■ **Yang Ditanyakan**
**1)** Ubah paragraf dalam teks tentang Umi Hanik yang diawali "Ketika Islam telah berkembang" menjadi daftar butir singkat tanpa menghilangkan fakta pokoknya.
**2)** Sebutkan semua orang tua dan leluhur Umi Hanik, dari pihak ayah maupun ibu, yang namanya tercantum dalam teks tentang Umi Hanik.
**3)** Teruskan teks tentang Umi Hanik mulai dari kalimat terakhirnya.

■ **Kutipan Sumber**
Umi Hanik adalah Fakhitah
binti Abi Thalib bin Abdul-Muthalib. Bila
engkau menanyakan siapa ia, maka ia
adalah anak paman (sepupu) Rasulullah. Ibunya bernama Fathimah binti Asad bin
Hasyim, seorang wanita cerdas lagi berakhlak mulia dari kalangan suku Quraisy.
Pada zaman jahiliyah Umi Hanik pernah dipinang
Rasulullah. Sayang, ayahnya telan mengikat perjanjian dengan seorang pria
bernama HUbairah bin Abi Wahab, yang kemudian menikahinya.
Ketika Islam telah berkembang, Umi Hanik kemudian
memeluk Islam, sementara suaminya masih tetap bertahan dalam kekafiran. Oleh karena
itu, sesuai dengan ketentuan hukum islam, mereka harus dipisahkan. Maka sejak
saat itu Umi Hanik hidup menjanda sambil membesarkan serta memelihara
anak-anaknya yang masih kecil.

■ **Informasi yang Diberikan**
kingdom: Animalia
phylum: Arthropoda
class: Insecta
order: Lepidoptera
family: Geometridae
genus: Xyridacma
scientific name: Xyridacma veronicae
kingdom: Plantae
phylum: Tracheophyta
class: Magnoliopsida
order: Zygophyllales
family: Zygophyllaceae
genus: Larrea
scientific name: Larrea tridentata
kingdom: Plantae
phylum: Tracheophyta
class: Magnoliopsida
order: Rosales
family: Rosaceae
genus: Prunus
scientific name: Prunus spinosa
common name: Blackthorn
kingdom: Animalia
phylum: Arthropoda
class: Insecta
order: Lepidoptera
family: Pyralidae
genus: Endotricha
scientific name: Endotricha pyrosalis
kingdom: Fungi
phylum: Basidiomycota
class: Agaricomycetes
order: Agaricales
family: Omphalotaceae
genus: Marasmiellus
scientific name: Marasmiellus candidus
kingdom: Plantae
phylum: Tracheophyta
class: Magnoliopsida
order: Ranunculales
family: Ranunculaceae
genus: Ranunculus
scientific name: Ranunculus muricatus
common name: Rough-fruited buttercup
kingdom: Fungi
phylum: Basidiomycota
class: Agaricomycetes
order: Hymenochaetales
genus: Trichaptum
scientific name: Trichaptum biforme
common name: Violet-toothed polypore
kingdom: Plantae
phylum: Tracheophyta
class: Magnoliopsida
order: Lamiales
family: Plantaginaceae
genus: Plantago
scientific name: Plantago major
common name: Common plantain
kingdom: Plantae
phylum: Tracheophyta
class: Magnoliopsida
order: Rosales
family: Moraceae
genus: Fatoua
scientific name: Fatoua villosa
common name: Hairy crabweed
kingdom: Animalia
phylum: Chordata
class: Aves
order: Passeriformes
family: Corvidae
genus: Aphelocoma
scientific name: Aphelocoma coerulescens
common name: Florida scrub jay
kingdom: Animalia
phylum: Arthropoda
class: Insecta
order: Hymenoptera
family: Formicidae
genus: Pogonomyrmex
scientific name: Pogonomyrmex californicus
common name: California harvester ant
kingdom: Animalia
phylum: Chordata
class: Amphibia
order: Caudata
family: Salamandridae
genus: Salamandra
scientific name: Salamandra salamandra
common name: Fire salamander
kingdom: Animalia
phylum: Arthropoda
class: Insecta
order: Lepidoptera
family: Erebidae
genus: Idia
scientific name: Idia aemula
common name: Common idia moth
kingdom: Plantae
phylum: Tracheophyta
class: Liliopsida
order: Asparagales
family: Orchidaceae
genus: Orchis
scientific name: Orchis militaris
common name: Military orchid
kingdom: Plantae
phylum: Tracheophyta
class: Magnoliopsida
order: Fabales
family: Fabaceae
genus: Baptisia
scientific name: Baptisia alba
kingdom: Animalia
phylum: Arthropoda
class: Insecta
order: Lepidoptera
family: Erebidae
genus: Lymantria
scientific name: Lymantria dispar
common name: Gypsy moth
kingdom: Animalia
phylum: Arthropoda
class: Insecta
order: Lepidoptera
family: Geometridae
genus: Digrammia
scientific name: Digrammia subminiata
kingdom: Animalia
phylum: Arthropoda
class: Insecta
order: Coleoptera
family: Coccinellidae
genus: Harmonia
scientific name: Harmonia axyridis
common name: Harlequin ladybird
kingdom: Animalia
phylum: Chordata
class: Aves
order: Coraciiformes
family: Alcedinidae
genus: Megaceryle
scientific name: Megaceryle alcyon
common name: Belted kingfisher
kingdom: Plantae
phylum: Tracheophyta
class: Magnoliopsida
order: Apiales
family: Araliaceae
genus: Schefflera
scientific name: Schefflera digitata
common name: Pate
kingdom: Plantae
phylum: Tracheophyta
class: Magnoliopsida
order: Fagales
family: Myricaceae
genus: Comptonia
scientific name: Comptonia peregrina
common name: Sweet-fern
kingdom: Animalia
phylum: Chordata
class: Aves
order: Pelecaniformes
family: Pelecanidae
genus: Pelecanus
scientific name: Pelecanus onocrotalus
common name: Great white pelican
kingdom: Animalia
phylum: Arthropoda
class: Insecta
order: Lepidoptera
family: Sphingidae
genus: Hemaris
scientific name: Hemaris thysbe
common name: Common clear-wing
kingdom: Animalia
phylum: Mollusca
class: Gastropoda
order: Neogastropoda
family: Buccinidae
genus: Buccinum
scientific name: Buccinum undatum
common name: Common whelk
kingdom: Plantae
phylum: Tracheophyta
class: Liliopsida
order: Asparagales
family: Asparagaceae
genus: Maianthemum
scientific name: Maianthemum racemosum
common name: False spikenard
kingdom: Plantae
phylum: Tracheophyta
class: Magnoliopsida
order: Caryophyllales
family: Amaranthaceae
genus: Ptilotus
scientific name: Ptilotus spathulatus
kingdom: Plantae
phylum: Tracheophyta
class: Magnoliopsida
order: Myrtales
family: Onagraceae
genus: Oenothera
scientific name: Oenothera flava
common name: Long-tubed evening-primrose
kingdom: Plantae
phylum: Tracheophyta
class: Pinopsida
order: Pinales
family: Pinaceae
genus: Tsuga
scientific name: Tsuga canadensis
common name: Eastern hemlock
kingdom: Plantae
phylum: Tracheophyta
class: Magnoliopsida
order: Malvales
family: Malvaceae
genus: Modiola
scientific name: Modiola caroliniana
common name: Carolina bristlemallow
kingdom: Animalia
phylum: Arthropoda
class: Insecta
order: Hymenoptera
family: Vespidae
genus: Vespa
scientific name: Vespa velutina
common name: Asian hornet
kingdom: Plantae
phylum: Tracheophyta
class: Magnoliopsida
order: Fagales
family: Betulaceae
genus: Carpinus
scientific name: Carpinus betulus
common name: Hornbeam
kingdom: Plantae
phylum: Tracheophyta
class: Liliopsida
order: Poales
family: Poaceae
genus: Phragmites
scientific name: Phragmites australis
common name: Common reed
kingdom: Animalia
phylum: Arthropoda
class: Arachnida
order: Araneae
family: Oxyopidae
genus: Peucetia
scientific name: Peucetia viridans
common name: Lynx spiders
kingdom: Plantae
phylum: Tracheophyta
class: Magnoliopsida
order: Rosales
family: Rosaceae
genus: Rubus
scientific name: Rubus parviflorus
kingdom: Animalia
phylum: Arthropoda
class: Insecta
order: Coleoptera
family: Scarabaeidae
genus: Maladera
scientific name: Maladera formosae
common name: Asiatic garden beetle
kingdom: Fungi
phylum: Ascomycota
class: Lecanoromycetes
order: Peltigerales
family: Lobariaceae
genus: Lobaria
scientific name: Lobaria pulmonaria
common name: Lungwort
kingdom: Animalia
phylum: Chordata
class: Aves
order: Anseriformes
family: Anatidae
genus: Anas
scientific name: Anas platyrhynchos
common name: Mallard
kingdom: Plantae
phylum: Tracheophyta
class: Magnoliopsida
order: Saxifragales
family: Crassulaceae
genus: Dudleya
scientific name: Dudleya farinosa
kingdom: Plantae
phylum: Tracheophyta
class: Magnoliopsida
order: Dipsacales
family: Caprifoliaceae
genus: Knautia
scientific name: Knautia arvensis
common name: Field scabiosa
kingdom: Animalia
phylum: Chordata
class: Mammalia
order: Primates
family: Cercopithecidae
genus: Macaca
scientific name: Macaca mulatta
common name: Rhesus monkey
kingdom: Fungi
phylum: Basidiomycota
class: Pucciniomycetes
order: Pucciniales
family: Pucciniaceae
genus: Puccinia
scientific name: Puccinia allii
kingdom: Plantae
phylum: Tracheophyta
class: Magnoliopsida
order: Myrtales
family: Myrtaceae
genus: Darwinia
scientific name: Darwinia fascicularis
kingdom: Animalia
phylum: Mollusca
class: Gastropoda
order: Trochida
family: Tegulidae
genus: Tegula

■ **Daftar Jawaban**
**1)**
- Umi Hanik memeluk Islam setelah Islam berkembang.
- Suaminya tetap bertahan dalam kekafiran.
- Sesuai ketentuan hukum Islam, keduanya harus dipisahkan.
- Sejak itu Umi Hanik hidup menjanda sambil membesarkan dan memelihara anak-anaknya yang masih kecil.

**2)**
- Abi Thalib (ayah)
- Abdul-Muthalib (kakek dari pihak ayah)
- Fathimah binti Asad (ibu)
- Asad (kakek dari pihak ibu)
- Hasyim (leluhur dari pihak ibu)

**3)**
Ketika Umi Hanik hidup menjanda, Rasulullah mencoba
melamar untuk kedua kalinya. Namun ia memberi jawaban, “ Ya Rasulullah, sungguh engkau lebih aku cintai daripada pendengaran dan
penglihatanku sendiri. Tetapi hak suami sangatlah besar, hingga aku merasa
takut apabila melayani suamiku kemudian anak-anaku terlantar. Dan apabila aku mengurusi
anak-anakku, aku khawatir hak-hak suamiku tidak bisa aku penuhi.” Maka
kemudia Rasulullah bersabda, “Sebaik-baik
wanita yang menunggang unta adalah wanita Quraisy, yang sangat penyayang kepada
anak-anaknya yang masih kecil dan sangat hati-hati dalam menjaga hak-hak suami
ketika ia menjadi istri.” (HR. Ibnul Atsir dalam An-Nihayah, mengutip dari
Al-Harawi).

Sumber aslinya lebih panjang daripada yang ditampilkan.